REQUIRED TASKS:
**a)** List every person named in the Zombos Says story.
**b)** Write the next part of the Zombos Says story, picking up after its final line.

TEXT SECTION:
Zombos Says: Very Good
“I tell you I smell popcorn,” said Curly Joe. We had been walking for some time without any luck finding Zombos or Chef Machiavelli.
I sniffed the air again. My stomach grumbled. “I think you’re right, and smothered in butter with lots of salt.” My stomach grumbled louder.
Curly Joe started sniffing the wall. “Over here. It’s comin’ from this crack in tha brick.”
We leaned against the brick wall to get a better whiff. It gave way. We tumbled into a brightly lit room filled with ornate, comfortable furniture and the smell of freshly popped popcorn. Zombos was sitting in the corner with his feet resting in a large basin of water and Chef Machiavelli stood by an antique coal stove applying liberal amounts of salt to a big bowl of steaming popcorn. Puffing away at a church warden, a little, red-bearded, fellow watched us as we pulled ourselves up off the ground. He stood up from his overstuffed armchair.
“You!” said Curly Joe. “That’s tha little creep I was arguin’ with.”
“Oh, Sebastien’s all right,” said Zombos. “He was quite happy to get his tap dancing shoes back. They took me right to him, actually, and not soon enough, I can tell you.”
“My wife, god-bless her, hates my tap-tap-tapping, so she hid my pride and joys. I’ve spent the year searching for them. They missed me, too,” said Sebastien, picking up his shoes by the chair. They clicked together in agreement.
I stared at our diminutive host. “Forgive me for asking, but—”
“I know, I know, Sebastien’s not an Irish name and I don’t have an accent,” he said. “I grew up in France. Long story. You’ve been watching too many Barry Fitzgerald movies, I take it.”
Chef Machiavelli brought the popcorn over.
“This is wonderful. I’ve not had this much company in a long time. My wife hates visitors. I only married her because she looks and talks like Barbara Steele, my favorite horror movie actor,” he sighed.
“So she’s the one I heard callin’ ta me?” said Curly Joe.

SUPPLIED ENTRIES:
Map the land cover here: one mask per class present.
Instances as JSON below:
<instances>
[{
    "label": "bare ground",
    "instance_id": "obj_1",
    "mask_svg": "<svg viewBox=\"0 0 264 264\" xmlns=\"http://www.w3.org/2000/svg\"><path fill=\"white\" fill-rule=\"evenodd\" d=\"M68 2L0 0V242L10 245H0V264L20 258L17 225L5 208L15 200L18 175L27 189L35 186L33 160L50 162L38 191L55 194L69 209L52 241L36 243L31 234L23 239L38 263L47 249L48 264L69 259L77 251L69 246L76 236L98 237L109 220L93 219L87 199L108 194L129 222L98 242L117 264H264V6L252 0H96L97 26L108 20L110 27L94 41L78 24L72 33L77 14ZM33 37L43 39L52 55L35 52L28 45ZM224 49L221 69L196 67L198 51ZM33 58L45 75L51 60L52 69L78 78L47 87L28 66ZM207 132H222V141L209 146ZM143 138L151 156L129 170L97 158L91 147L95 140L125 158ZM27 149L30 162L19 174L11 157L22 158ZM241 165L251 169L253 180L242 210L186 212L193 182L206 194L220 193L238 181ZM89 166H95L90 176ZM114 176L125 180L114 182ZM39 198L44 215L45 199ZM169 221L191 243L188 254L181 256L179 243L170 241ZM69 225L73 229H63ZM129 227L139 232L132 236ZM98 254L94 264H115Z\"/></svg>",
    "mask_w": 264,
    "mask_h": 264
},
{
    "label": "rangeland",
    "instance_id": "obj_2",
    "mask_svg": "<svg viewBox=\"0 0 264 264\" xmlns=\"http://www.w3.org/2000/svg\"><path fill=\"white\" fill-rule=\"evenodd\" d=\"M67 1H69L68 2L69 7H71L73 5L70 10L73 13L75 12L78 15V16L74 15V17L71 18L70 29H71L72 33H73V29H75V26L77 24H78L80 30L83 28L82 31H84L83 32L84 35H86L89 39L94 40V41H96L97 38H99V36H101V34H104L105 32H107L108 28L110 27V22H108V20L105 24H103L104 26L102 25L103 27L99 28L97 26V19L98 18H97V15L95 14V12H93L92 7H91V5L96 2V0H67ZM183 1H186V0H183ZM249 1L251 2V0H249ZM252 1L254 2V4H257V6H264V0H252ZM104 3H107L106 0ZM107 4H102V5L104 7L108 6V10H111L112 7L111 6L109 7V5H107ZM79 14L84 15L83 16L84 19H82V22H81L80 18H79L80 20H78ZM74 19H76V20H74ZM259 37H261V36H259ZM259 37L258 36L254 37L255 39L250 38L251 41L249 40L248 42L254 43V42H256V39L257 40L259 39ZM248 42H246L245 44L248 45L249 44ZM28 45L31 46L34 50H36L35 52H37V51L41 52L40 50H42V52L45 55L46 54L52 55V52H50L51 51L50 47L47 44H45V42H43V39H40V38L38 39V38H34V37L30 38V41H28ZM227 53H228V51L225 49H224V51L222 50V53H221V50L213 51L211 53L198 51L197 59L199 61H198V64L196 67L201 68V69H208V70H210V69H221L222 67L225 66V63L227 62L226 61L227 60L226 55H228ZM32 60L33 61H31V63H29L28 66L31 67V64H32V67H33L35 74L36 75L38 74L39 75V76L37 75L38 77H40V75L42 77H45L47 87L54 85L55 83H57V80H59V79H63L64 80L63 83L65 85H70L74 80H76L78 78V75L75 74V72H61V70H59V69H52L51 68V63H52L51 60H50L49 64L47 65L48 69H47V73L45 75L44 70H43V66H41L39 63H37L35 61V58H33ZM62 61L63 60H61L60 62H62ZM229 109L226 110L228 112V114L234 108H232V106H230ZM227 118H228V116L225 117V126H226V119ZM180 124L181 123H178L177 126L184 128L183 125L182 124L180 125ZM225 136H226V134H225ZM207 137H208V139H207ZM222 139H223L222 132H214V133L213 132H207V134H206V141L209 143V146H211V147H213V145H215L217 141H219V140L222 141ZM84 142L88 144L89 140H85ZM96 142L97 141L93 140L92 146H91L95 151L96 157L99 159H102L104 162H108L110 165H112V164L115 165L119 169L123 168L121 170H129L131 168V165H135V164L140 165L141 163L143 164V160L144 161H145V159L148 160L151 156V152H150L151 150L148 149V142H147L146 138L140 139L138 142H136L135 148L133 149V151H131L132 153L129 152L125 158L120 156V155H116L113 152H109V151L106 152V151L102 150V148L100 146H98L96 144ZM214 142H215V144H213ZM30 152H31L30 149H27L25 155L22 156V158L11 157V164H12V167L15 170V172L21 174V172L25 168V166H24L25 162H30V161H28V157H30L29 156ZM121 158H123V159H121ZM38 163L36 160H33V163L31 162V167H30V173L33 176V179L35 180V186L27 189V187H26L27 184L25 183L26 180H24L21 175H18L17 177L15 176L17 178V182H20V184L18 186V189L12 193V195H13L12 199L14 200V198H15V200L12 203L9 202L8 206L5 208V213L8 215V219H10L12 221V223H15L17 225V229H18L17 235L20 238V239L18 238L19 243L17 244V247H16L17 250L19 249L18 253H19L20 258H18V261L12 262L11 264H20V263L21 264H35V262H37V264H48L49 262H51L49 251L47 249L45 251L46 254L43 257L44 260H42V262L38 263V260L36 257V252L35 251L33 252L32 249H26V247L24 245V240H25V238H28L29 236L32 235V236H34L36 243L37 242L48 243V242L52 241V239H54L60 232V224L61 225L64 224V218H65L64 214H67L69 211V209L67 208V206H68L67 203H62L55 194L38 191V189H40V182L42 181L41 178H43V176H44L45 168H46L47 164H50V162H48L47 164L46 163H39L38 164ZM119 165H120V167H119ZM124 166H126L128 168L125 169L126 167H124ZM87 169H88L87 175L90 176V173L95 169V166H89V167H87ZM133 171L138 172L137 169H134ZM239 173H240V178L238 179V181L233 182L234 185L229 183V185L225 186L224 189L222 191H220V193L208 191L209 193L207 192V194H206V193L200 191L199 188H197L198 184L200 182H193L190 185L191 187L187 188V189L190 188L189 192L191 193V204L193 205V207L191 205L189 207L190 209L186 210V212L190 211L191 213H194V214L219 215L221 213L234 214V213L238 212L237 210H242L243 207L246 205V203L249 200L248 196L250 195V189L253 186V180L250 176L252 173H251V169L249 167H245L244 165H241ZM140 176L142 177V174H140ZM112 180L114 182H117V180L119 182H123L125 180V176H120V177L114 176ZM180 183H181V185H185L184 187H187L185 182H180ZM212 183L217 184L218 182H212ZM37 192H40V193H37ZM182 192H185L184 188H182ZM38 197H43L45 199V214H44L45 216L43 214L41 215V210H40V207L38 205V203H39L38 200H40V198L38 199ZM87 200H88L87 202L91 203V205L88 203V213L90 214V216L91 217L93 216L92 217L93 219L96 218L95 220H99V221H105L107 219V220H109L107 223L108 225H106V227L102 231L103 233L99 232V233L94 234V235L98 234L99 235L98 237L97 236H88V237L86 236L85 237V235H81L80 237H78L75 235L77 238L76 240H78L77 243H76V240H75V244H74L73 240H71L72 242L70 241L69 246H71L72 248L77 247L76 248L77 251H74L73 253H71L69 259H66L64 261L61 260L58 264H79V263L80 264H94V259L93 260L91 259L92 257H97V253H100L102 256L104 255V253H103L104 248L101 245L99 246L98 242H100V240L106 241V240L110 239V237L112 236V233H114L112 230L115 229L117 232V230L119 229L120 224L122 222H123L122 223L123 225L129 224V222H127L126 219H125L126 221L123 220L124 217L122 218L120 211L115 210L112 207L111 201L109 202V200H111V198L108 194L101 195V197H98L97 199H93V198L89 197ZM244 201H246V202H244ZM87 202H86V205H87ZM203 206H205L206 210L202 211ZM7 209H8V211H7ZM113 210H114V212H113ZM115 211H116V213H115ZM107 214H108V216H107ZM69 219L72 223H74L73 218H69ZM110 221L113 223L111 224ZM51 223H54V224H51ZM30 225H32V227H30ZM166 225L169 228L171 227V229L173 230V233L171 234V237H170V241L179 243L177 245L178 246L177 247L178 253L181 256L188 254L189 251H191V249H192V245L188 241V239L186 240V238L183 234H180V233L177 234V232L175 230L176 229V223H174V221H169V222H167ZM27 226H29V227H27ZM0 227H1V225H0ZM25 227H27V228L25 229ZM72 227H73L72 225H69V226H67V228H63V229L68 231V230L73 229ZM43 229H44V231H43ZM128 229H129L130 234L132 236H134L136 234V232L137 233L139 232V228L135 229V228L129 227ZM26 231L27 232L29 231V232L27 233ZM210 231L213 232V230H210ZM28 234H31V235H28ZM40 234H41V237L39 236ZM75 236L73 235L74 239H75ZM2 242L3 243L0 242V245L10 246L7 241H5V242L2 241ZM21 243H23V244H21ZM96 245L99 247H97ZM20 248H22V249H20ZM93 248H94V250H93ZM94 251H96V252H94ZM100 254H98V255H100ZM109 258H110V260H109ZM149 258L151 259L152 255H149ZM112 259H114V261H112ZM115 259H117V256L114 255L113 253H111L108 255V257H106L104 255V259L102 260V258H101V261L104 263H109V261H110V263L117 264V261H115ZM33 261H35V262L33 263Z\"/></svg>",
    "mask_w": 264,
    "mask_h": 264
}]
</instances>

ANSWERS TO THE TASKS:
**a)** Curly Joe, Zombos, Chef Machiavelli, Sebastien, Barry Fitzgerald, Barbara Steele

**b)**
“Yes, she’s a bit of a flirt, but I still love her. Sorry I conked you one, but she gets me so jealous and angry when she’s off and dallying around. But she’s away to her mom’s—nasty witch there, too—and I’ve got guests and popcorn and this new LED TV is hot to trot. ”
“Do you get cable or satellite down here,” I asked.
“Cable of course.”
“Hey, you’ve got a lot of DVDs here,” said Curly Joe, looking over the titles. “Haven’t seen this one in ages.” He held up House.
“Ah, you’ve found my real pot of gold you have. Yes, I can’t get enough DVDs. Let’s watch it, then,” said Sebastien.
In Steve Miner’s wickedly quirky House, William Katt (Greatest American Hero) plays Roger Cobb, a Valium pill-popping, flashback-plagued, Vietnam veteran and popular author who lost his son and separated from his wife (Kay Lenz). He’s suffering from writer’s block trying to finish his book, One Man’s Story: A Personal Account of the Vietnam War. With his agent on his back, and unresolved conflicts simmering in his subconscious, he’s guilt-ridden and close to a nervous breakdown. So what happened in Vietnam, making it difficult for him to write or get on with his life? The answer lurks in the house he inherits after his eccentric aunt hangs herself. The house is also where his son disappeared from the center of the swimming pool years before.
Unlike the current trendy taste for horror being darker, queasier, and ichor-drenched, Mac Ahlberg, who did the cinematography for Re-animator and From Beyond, uses a lighter hand here and bathes the house’s oddball rooms in cheery colors, giving them an apple pie atmosphere until the clock strikes midnight, when Cobb’s nightmares really do come out of the closet in the form of the War Demon: a fused amalgam of napalmed bodies.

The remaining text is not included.